**WORK REQUEST**
This exercise calls for an exact copy of the listing, with no pictures kept.

───── DATASET EXCERPT

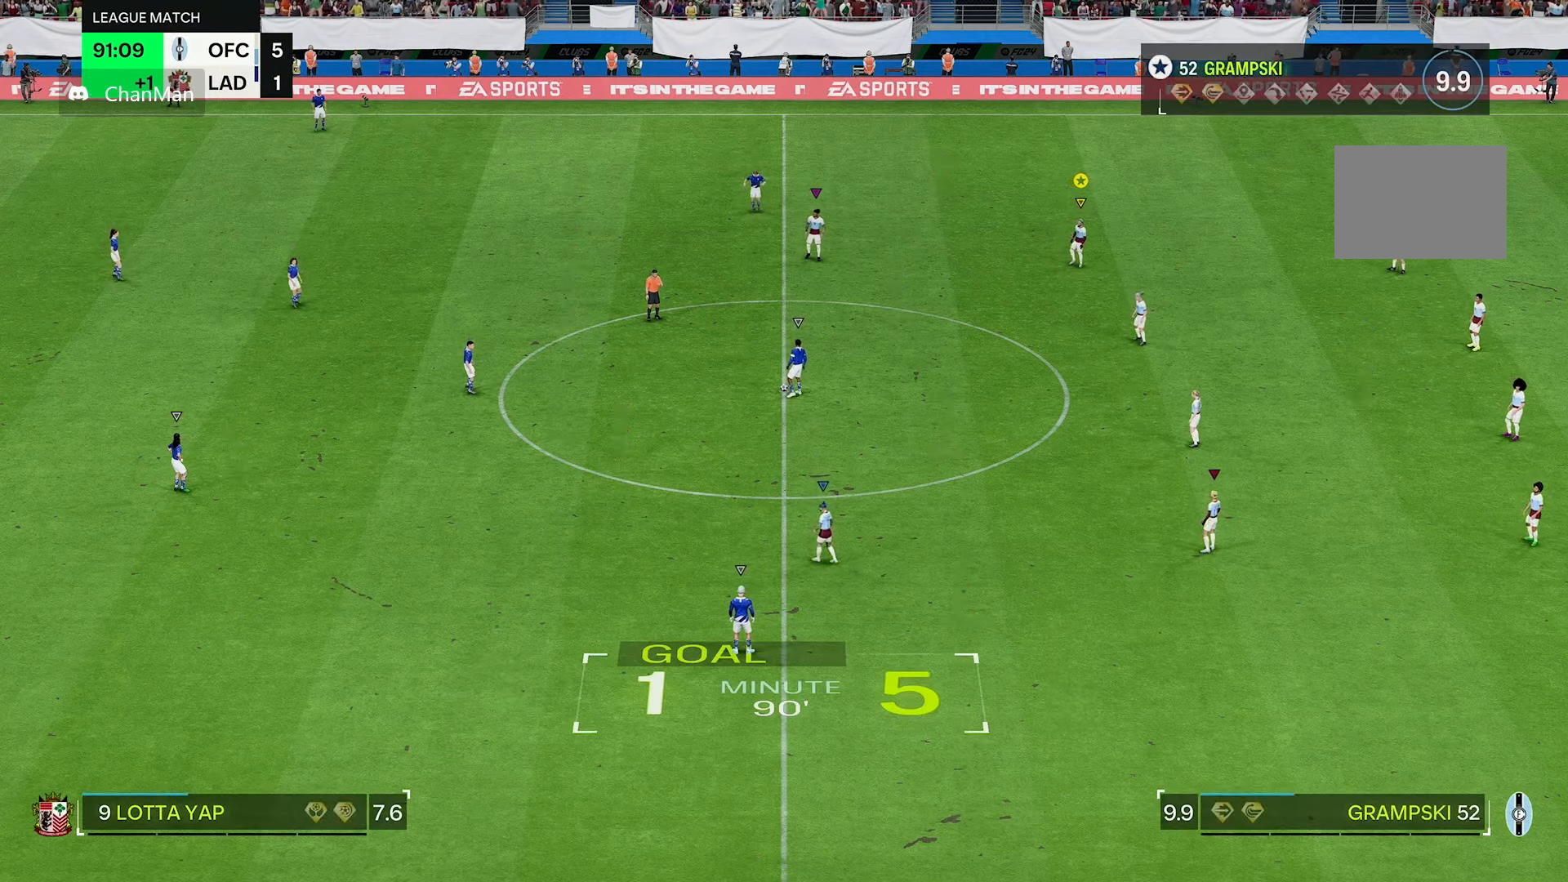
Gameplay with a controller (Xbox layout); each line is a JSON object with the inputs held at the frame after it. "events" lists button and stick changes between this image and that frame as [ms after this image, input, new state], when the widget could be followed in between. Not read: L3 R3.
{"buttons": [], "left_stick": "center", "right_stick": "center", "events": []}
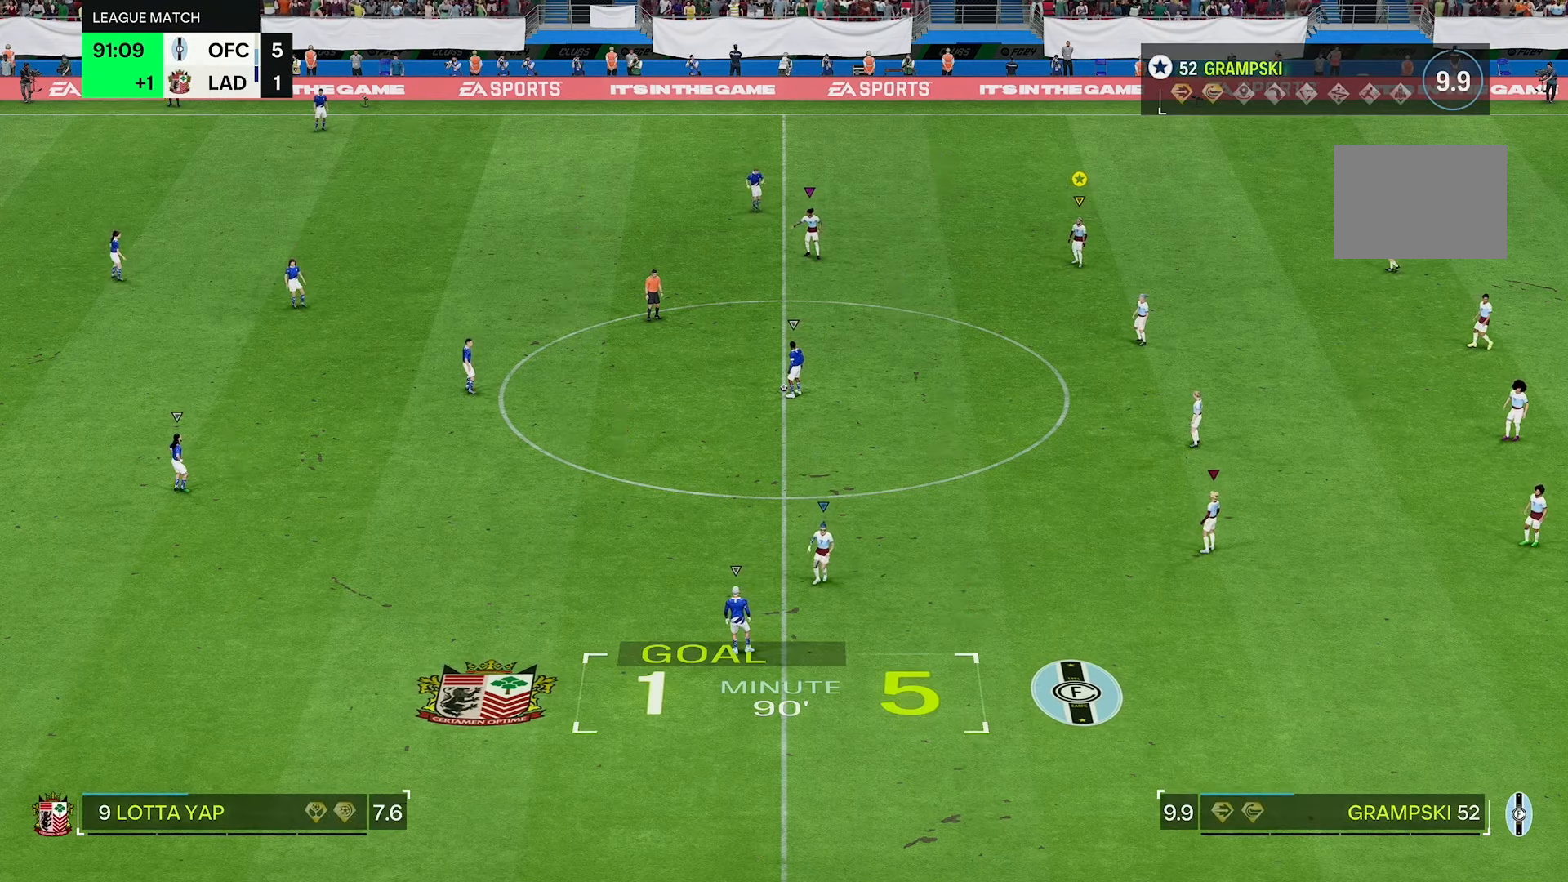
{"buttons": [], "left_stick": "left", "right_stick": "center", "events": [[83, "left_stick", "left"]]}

──────────

**REPLY**
Gameplay with a controller (Xbox layout); each line is a JSON object with the inputs held at the frame after it. "events" lists button and stick changes between this image and that frame as [ms after this image, input, new state], when the widget could be followed in between. Not read: L3 R3.
{"buttons": [], "left_stick": "center", "right_stick": "center", "events": []}
{"buttons": [], "left_stick": "left", "right_stick": "center", "events": [[83, "left_stick", "left"]]}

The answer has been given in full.